In December a woman's thoughts are on the joys of the holidays, buying gifts, socializing, being with family. And then January happens and you suddenly realize that it's T-minus three months and counting until Spring Break.
It doesn't help that all the "spas" in town start advertising various ways to remove hair from your body in December.
<Just note here guys, no matter what these spas say, a woman DOES NOT want a hair removal system/plan for Christmas!! I don't care if your lady herself leaves gentle or not so gentle hints about wanting this for Christmas, don't fall for it. If you do please have a nice piece of jewelry as a buffer offering.>
Now you have to think about hair removal and the inevitable bathing suit. So you begin the process of getting ready for a bathing suit. If you are one of those ladies who keeps it all together all winter you may want to quit reading. Or maybe keep reading as a warning to keep it up girl!
Playboy has done a lot for women, both positive and negative. For now I declare war on Playboy because I'm fairly certain they were the ones who declared war on a woman looking like a woman...um...down there. Your trip to Taget this time includes a look at the hair removal aisle. Yes men, there is an entire aisle dedicated to making women look like naked mole rats. Oh, while also keeping our (head) hair long and luscious. And that is an entire aisle two over from hair removal.
So you look at the hot wax, cold wax, Nair, and other name and off-brand products and devices. There's even a device called the No-No. How much more obvious of a message is that for a woman that hair is bad!
You put a few items in the basket and vow to head to the gym. While in Target you see that they have swimsuits out. You know, for all the shoppers headed out for "cruise season". Why not, you say to yourself. Grab a few and head towards the dressing rooms. The lighting, oh the lighting. A million dollar idea would be to have a store dedicated to swimsuits of all sizes, types, and colors. With beautiful soft pink lights. And cucumber water. The water is of course just a formality as the real attraction will be the glass of champagne you receive as you walk in the door. If your shopping experience is too much of a shock there will also be taxis and uber available to take your drunk butt home...with your bathing suit of course.

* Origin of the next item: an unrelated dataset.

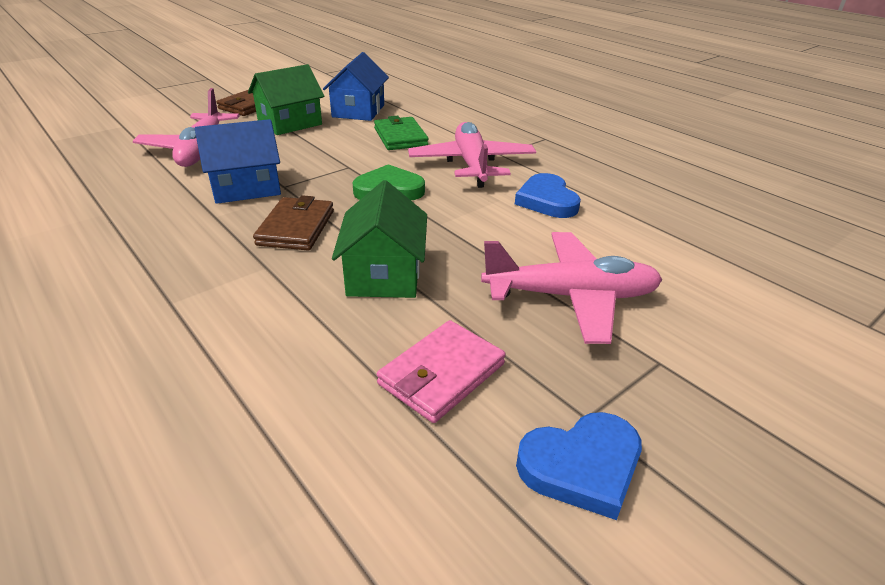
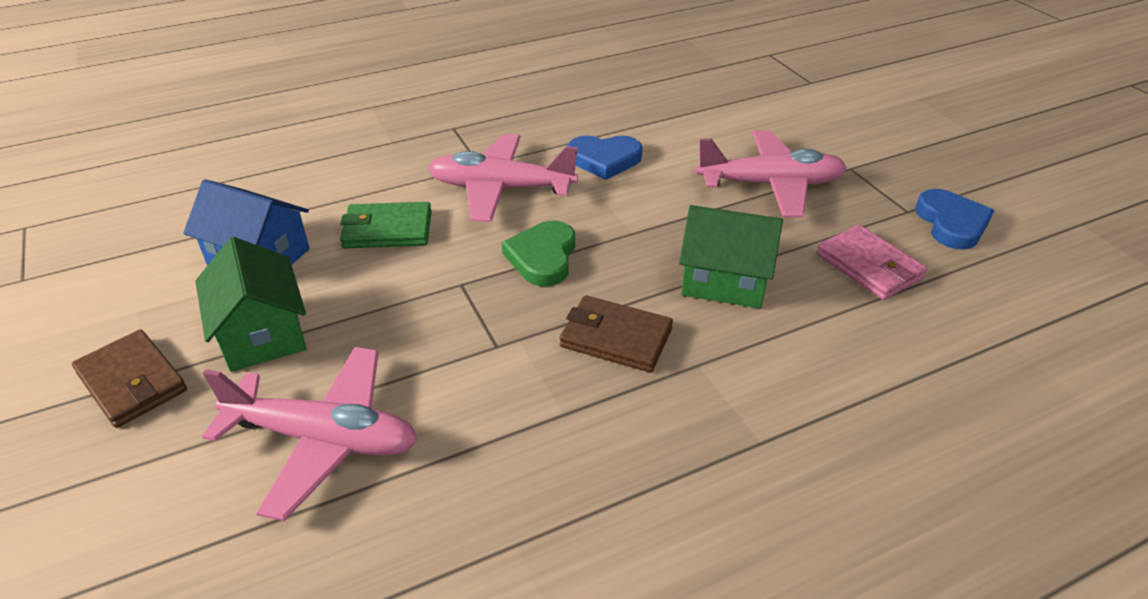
camera: 75 degrees left, 5 degrees up
(246, 187) = (487, 383): blue house -> none
(571, 296) = (770, 185): pink plane -> pink plane turned 75 degrees clockwise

But here you are in Target with their horrible lighting and bright, white walls. You undress to your undies and try on the first suit. At first you can't decide if the blinding white in front of you is from the walls or your legs. Guess what darling, it's your legs. You try on more and more eventually finding the suit that advertises that it will take 2 inches off your figure. This one doesn't look so bad. "Where does that two inches go?"you say. Then you do that half-turn butt glance and guess what? There it is! It's physics I suppose, that compressed mass has to head somewhere so gravity does it's part here. Sigh.
Leaving the dressing room you decide that the gym is definitely your next stop, right after the self-tanner aisle.
After the gym you head home to start the hair removal, self-tanning ritual. I won't go into too much detail here, but let's just say that the words exfoliation and pain are involved. And in case you wondered, home waxing kits do not work and can indeed burn you.
So now you are hairless and a little streaky in spots from the tanner. But you're ready for spring break. This process seemed simple enough but actually spanned months of prep and may or may not have involved Bondo and Kilz.
Returning now to January and a man has a fleeting thought that Spring Break is some time in the future. Flash forward to the first day of Spring Break. The man thinks about a shower, decides why bother and puts on the swim trunks his wife bought him.